Closed edsko closed 2 months ago

edsko commented 2 months ago

This is a failed attempt at two things:

  1. Distinguish between the tag of a struct (which may be absent) and the name of the surrounding typedef. In llvm18 the struct tag (at least when using clang_getCursorSpelling or clang_getCursorDisplayName) is set to the name of the surrounding typedef, which is causing some compatibility trouble against different llvm vesions (https://github.com/well-typed/hs-bindgen/pull/110#issuecomment-2306844665). So far the only way that I've found to figure out if this name is a "fake" name is by asking for the source location, then looking up that source location in the file, and looking at what's there; for "fake" names, the source location will point to the struct keyword instead of the actual name. But this feels a bit ugly.

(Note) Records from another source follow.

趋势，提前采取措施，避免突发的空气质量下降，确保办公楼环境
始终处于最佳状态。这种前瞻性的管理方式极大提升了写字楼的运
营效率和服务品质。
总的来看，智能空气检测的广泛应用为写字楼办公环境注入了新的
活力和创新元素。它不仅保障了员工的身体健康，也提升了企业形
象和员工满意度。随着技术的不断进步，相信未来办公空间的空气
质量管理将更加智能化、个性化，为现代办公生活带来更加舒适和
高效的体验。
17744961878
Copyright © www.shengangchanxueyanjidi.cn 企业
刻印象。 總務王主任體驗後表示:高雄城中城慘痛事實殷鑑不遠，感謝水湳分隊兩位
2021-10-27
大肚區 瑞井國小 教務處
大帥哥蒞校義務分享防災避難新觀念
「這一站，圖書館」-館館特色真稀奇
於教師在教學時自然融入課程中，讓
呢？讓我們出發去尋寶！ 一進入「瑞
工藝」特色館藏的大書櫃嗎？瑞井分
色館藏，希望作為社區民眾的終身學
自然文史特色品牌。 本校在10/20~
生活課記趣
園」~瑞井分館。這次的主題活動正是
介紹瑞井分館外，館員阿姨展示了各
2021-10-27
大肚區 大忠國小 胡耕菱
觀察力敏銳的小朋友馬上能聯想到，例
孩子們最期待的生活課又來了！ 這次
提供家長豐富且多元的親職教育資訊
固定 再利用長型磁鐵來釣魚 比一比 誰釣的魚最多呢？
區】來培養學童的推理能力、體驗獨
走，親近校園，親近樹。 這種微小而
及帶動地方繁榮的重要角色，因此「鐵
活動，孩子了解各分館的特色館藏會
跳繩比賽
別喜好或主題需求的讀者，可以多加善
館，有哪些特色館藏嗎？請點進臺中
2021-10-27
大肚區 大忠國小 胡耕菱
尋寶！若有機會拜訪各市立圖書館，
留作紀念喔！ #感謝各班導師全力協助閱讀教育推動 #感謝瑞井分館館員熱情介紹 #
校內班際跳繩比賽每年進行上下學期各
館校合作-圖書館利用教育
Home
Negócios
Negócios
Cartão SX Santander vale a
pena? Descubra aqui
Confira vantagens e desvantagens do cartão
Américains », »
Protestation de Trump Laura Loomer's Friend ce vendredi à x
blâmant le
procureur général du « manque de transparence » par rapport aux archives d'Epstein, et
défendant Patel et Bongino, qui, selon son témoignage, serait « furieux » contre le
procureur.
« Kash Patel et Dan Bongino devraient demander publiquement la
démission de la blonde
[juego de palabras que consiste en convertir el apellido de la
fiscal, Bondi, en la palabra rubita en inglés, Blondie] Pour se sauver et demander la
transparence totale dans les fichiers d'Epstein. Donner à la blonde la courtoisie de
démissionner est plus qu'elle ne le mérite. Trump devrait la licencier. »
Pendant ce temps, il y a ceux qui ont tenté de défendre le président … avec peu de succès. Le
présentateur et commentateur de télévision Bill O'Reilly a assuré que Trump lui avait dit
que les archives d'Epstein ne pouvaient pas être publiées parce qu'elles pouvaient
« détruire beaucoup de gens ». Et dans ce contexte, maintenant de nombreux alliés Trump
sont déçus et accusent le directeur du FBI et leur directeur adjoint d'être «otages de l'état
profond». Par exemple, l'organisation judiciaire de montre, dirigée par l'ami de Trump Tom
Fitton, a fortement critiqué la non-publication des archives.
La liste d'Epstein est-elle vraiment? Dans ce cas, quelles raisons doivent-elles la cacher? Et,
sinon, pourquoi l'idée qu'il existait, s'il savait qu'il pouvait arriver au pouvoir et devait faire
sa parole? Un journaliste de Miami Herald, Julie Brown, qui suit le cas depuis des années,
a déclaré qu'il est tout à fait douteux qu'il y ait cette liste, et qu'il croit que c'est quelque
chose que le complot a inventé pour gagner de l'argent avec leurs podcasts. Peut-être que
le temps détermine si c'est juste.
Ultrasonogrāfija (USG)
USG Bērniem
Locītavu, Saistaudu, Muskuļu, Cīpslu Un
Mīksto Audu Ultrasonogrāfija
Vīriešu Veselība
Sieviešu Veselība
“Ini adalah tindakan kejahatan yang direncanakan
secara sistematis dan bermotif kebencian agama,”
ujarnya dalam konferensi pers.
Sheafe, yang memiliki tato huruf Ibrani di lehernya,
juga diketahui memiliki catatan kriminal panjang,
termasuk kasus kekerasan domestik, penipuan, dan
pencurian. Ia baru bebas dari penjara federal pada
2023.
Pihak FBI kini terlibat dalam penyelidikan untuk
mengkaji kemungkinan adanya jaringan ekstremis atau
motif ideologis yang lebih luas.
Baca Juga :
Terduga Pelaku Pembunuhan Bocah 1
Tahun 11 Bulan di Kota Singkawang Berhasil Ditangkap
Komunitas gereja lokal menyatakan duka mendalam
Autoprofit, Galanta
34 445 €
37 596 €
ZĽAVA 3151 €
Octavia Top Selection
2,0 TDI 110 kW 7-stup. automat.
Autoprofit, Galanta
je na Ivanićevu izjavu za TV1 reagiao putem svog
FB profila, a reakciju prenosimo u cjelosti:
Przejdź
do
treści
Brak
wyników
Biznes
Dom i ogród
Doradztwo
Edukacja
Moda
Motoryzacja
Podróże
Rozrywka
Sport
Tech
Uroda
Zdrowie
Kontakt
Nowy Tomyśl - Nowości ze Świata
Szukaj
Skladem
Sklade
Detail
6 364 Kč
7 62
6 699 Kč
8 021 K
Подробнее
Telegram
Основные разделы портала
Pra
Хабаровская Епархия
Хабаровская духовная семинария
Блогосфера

Neither clang_Type_isTransparentTagTypedef nor clang_Cursor_isAnonymous seems to help here; since the docs of the former refer to NS_ENUM, perhaps that is an Objective C thing; the latter refers to structs that are truly anonymous (see examples/anonymous.h for an example).
  2. Distinguish between the definition of a struct, and its reference in a typedef, for example as in

    typedef struct {
        char a;
    } S3_t;

    When we fold over this AST, we see this struct definition twice; first as a standalone thing, and then repeated inside the body of the typedef. I was hoping that we'd be able to use clang_isCursorDefinition to distinguish between these two cases, but it seems to report True for absolutely everything.